Spaling, who entered the night having scored just twice, had two of Nashville's three goals in the third period. Nashville coach Barry Trotz knows how his Predators would have celebrated if Spaling had somehow got No. 3.
"It was nice for him tonight to bury a couple and maybe get some confidence. We've got some big road games coming up here, and we'll build off those," center Jerred Smithson said.
The Predators scored so fast in the third they chased Jose Theodore after Spaling's second goal at 10:39 of the third. Theodore had been the NHL's Third Star last week after going 3-1 with a .946 save percentage.
Minnesota coach Todd Richards said he thought the difference was goaltending, especially on the first two goals allowed.
"Those were the ones he was gobbling up," Richards said of Theodore. "We went all last week, and he had about 100 of those that either hit him, or he caught it and the play was done."
Mikko Koivu scored a goal for Minnesota, which now has lost two straight after a four-game winning streak of its own.
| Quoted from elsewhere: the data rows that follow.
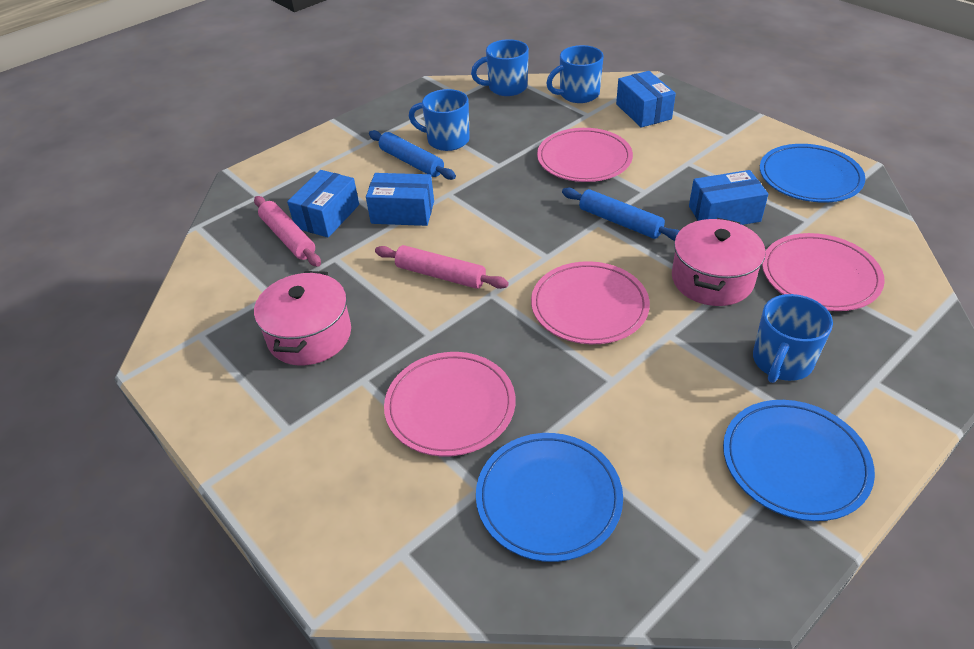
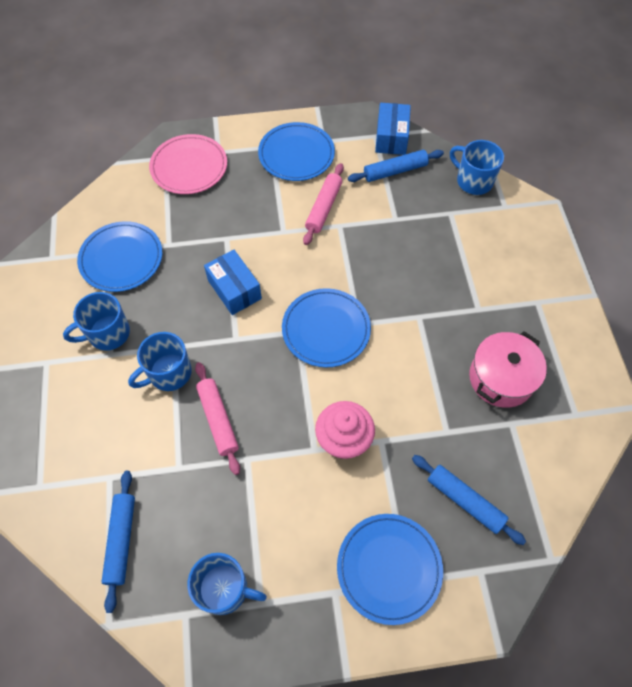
blue box: [287,170,359,238] [366,173,434,226] [616,71,676,128] [689,170,769,225] = 4 -> [204,250,262,315] [375,103,411,155] = 2
blue plate: [476,433,623,562] [723,400,875,521] [760,144,865,203] = 3 -> [77,221,162,292] [258,122,335,181] [282,288,371,368] [337,514,443,625] = 4
blue rolling pin: [369,130,456,180] [562,188,680,241] = 2 -> [101,471,135,613] [348,150,444,182] [412,455,526,545] = 3
pink cupcake: none = 0 -> [315,401,375,459] = 1
pink plate: [384,352,515,457] [531,261,650,344] [537,128,633,182] [762,233,885,311] = 4 -> [149,134,227,194] = 1
pink pot: [254,271,351,366] [672,218,766,306] = 2 -> [469,331,547,408] = 1

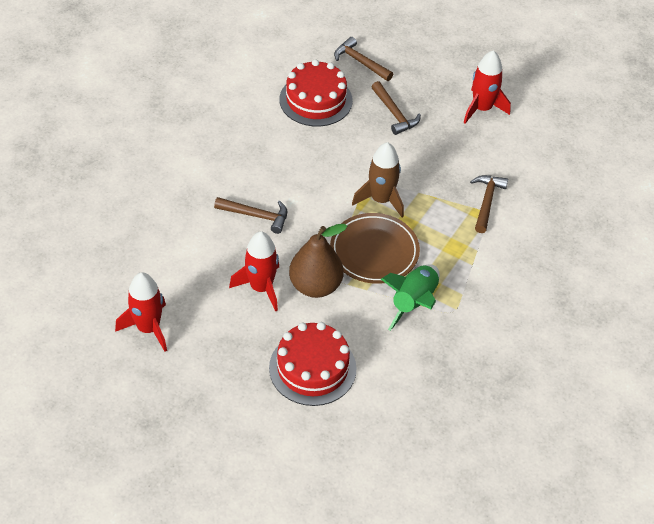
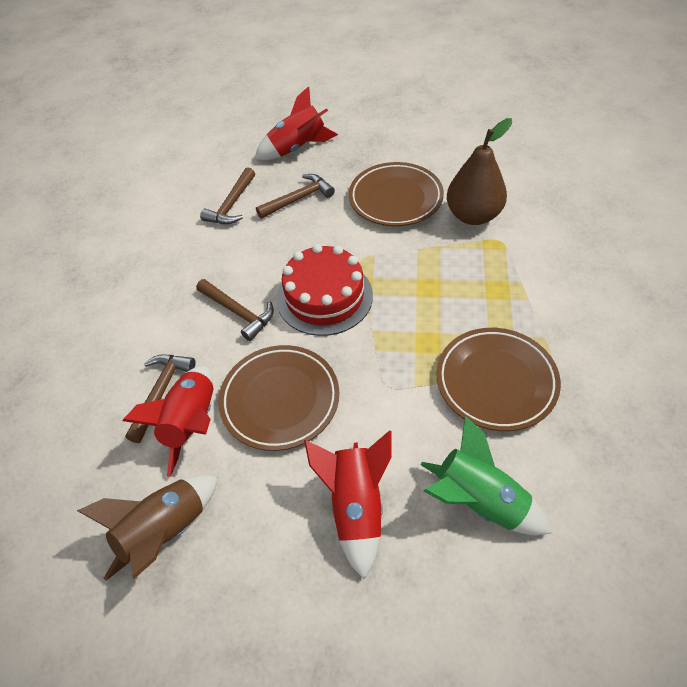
brown plate: [330,213,420,284] = 1 -> [218,345,339,451] [349,162,444,226] [436,328,561,431] = 3
red cake: [269,322,357,406] [279,59,353,126] = 2 -> [277,244,373,336] = 1

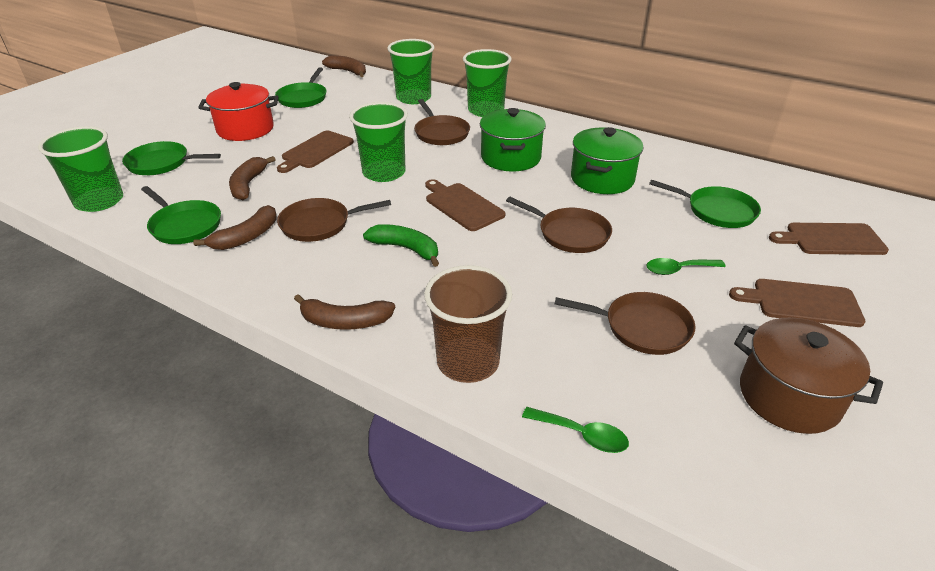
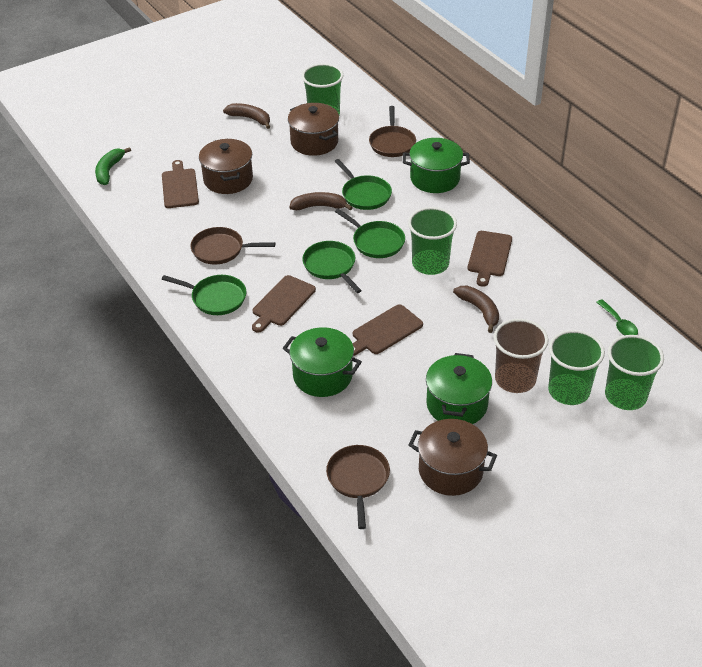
brown banana: [193,205,277,250] [229,156,276,200] [294,294,395,330] [322,55,366,77] = 4 -> [223,103,270,129] [289,192,353,210] [453,286,499,333] = 3
brown pan: [277,198,391,242] [414,99,470,145] [506,197,612,253] [555,292,696,355] = 4 -> [190,227,275,264] [326,445,390,529] [369,106,416,157] = 3
brown pot: [734,318,883,434] = 1 -> [199,139,253,194] [288,103,339,156] [408,419,497,496] = 3
green pot: [480,108,546,172] [571,127,644,194] = 2 -> [283,327,362,397] [403,138,470,193] [426,353,492,424] = 3
green spoon: [522,407,629,453] [646,258,726,275] = 2 -> [596,299,638,335] = 1
red pot: [198,82,279,141] = 1 -> none = 0

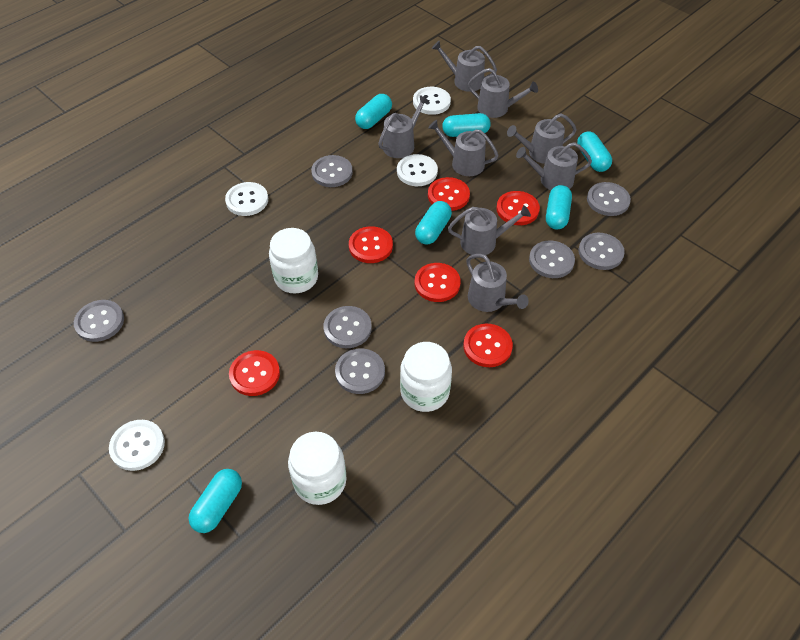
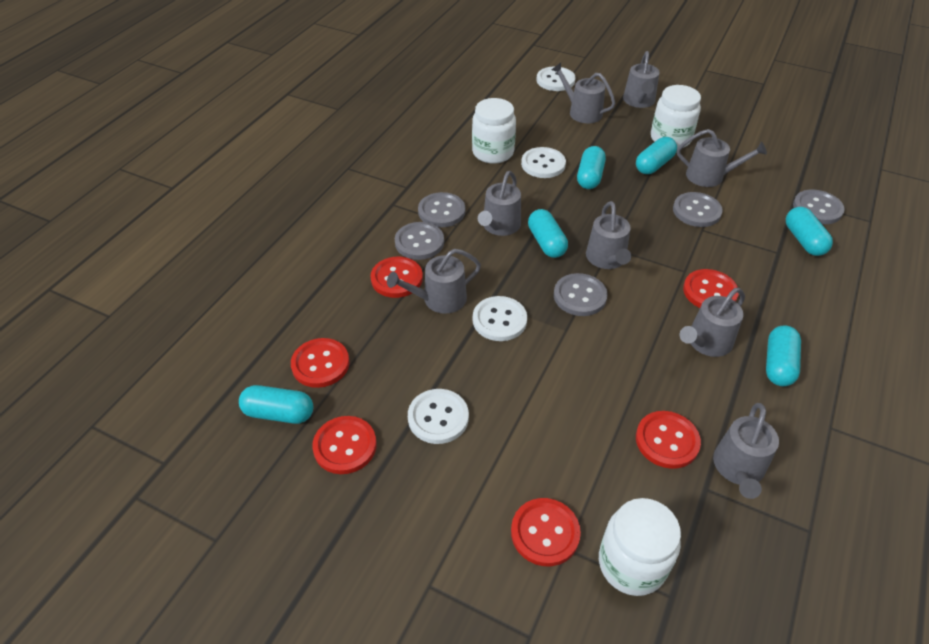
grey button: [74,300,124,342] [311,155,353,187] [323,306,372,348] [335,348,385,394] [529,240,575,278] [578,233,625,270] [587,182,631,216] = 7 -> [395,222,444,260] [418,192,465,227] [554,273,608,316] [673,192,723,227] [793,190,845,224] = 5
The Wild also lost on the road in regulation for the first time since a 6-2 loss Dec. 12 at Anaheim.
Ward put Nashville ahead to stay at 2-1 just 62 seconds into the second period. Theodore had just stopped a shot when Ward backhanded the puck underneath the goalie's outstretched glove for his fifth this season off an assist from Kevin Klein.
"It's all about momentum and confidence," Ward said. "We're just playing with a lot of confidence. We know we had a good trip, but we won't dwell on that. We just think about what's going on right now, and we take it period by period. We're kind of staying focused within ourselves and the task at hand. Tonight was a good game for us and good execution."
Theodore said he made a couple of mistakes that turned into goals, especially on Ward's shot.
"It was a bad rebound, and I tried to clear it right to their guy. Those are the kind of plays I can't make," Theodore said.
The Stars finally remembered how to win at home, but it wasn't easy.
Dallas blew a 2-0 lead in the third period as Edmonton scored twice in less than two minutes, then got the winner at 8:51 on a shot by James Neal that was originally ruled no goal. Neal was knocked down by Jean-Francois Jacques, and the whistle still hadn't blown when he got back to his feet. Play continued until the whistle finally blew for an apparent penalty. Officials then looked at a video replay and awarded the goal.
"As soon as I got hit, I didn't see where it ended up," Neal said. "And there was no reaction from everybody, so we weren't sure."
The shot went off the back bar of the net and came out so quickly even Stars coach Marc Crawford wasn't sure.
"It was difficult to see whether it was in. Half the guys on the bench said it was, and half of us thought it wasn't," Crawford said. "Thankfully, there was video review because it was in the back of the net."
A view from overhead showed clearly that it was a goal.
"It was such a great shot," said Oilers coach Tom Renney, who also thought the puck had hit the crossbar before seeing the replay.
The Stars, the leaders in the Pacific Division, had been 0-3-2 at home since beating Montreal on Dec. 21 -- but are riding a franchise-record seven-game road winning streak, including a 4-0 win Sunday at Minnesota when Benn scored twice.
Edmonton, which fell to 1-7-2 in its last 10 games, took a season-high 41 shots. Kari Lehtonen stopped 39 of them.
"We continue to battle and show character," said Ryan Jones, who tied the game at 2-2. "That's one thing I love about this team, that we play together and stick up for each other and battle for 60 minutes. At some point, this has to turn around."
Vancouver, the NHL's best team, got all it could handle from the 29th-place Islanders before Ryan Kesler won the game in the shootout, extending the Canucks' non-losing streak in regulation to 17 games.